> **Zu erledigen**: Gib sämtliche Zeilen aller folgenden Einträge als Markdown-Tabelle mit den Spalten „Nr.“ für die fortlaufende Zeilennummer und „Zeilentext“ für die Zeile aus. Leerzeilen entfallen dabei.

> **Gespeicherte Daten**:
- - - - -

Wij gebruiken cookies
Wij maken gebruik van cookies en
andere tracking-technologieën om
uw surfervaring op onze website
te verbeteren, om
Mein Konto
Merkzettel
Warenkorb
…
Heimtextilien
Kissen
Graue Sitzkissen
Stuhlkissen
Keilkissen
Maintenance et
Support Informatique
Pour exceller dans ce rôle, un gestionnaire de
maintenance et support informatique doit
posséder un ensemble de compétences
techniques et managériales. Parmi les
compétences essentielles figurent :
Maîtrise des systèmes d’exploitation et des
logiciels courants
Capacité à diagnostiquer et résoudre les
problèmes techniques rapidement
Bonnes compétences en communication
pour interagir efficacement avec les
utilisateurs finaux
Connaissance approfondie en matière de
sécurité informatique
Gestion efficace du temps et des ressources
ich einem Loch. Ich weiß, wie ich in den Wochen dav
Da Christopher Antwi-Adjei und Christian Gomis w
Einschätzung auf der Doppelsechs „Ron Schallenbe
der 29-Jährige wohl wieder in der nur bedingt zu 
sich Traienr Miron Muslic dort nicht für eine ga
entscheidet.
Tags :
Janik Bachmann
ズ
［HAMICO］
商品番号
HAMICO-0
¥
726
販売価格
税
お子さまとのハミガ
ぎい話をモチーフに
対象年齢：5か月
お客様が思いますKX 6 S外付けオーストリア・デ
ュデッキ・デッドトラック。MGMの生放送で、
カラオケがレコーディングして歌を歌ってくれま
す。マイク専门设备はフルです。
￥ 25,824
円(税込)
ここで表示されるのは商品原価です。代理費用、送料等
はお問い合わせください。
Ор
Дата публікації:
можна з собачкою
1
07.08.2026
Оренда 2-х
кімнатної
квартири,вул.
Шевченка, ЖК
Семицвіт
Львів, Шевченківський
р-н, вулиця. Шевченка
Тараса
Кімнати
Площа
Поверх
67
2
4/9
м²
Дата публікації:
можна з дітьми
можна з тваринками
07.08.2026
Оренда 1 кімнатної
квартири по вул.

- - - - -

> **Ergebnis der Aufgabe**:
| Nr. | Zeilentext |
|---|---|
| 1 | Wij gebruiken cookies |
| 2 | Wij maken gebruik van cookies en |
| 3 | andere tracking-technologieën om |
| 4 | uw surfervaring op onze website |
| 5 | te verbeteren, om |
| 6 | Mein Konto |
| 7 | Merkzettel |
| 8 | Warenkorb |
| 9 | … |
| 10 | Heimtextilien |
| 11 | Kissen |
| 12 | Graue Sitzkissen |
| 13 | Stuhlkissen |
| 14 | Keilkissen |
| 15 | Maintenance et |
| 16 | Support Informatique |
| 17 | Pour exceller dans ce rôle, un gestionnaire de |
| 18 | maintenance et support informatique doit |
| 19 | posséder un ensemble de compétences |
| 20 | techniques et managériales. Parmi les |
| 21 | compétences essentielles figurent : |
| 22 | Maîtrise des systèmes d’exploitation et des |
| 23 | logiciels courants |
| 24 | Capacité à diagnostiquer et résoudre les |
| 25 | problèmes techniques rapidement |
| 26 | Bonnes compétences en communication |
| 27 | pour interagir efficacement avec les |
| 28 | utilisateurs finaux |
| 29 | Connaissance approfondie en matière de |
| 30 | sécurité informatique |
| 31 | Gestion efficace du temps et des ressources |
| 32 | ich einem Loch. Ich weiß, wie ich in den Wochen dav |
| 33 | Da Christopher Antwi-Adjei und Christian Gomis w |
| 34 | Einschätzung auf der Doppelsechs „Ron Schallenbe |
| 35 | der 29-Jährige wohl wieder in der nur bedingt zu  |
| 36 | sich Traienr Miron Muslic dort nicht für eine ga |
| 37 | entscheidet. |
| 38 | Tags : |
| 39 | Janik Bachmann |
| 40 | ズ |
| 41 | ［HAMICO］ |
| 42 | 商品番号 |
| 43 | HAMICO-0 |
| 44 | ¥ |
| 45 | 726 |
| 46 | 販売価格 |
| 47 | 税 |
| 48 | お子さまとのハミガ |
| 49 | ぎい話をモチーフに |
| 50 | 対象年齢：5か月 |
| 51 | お客様が思いますKX 6 S外付けオーストリア・デ |
| 52 | ュデッキ・デッドトラック。MGMの生放送で、 |
| 53 | カラオケがレコーディングして歌を歌ってくれま |
| 54 | す。マイク専门设备はフルです。 |
| 55 | ￥ 25,824 |
| 56 | 円(税込) |
| 57 | ここで表示されるのは商品原価です。代理費用、送料等 |
| 58 | はお問い合わせください。 |
| 59 | Ор |
| 60 | Дата публікації: |
| 61 | можна з собачкою |
| 62 | 1 |
| 63 | 07.08.2026 |
| 64 | Оренда 2-х |
| 65 | кімнатної |
| 66 | квартири,вул. |
| 67 | Шевченка, ЖК |
| 68 | Семицвіт |
| 69 | Львів, Шевченківський |
| 70 | р-н, вулиця. Шевченка |
| 71 | Тараса |
| 72 | Кімнати |
| 73 | Площа |
| 74 | Поверх |
| 75 | 67 |
| 76 | 2 |
| 77 | 4/9 |
| 78 | м² |
| 79 | Дата публікації: |
| 80 | можна з дітьми |
| 81 | можна з тваринками |
| 82 | 07.08.2026 |
| 83 | Оренда 1 кімнатної |
| 84 | квартири по вул. |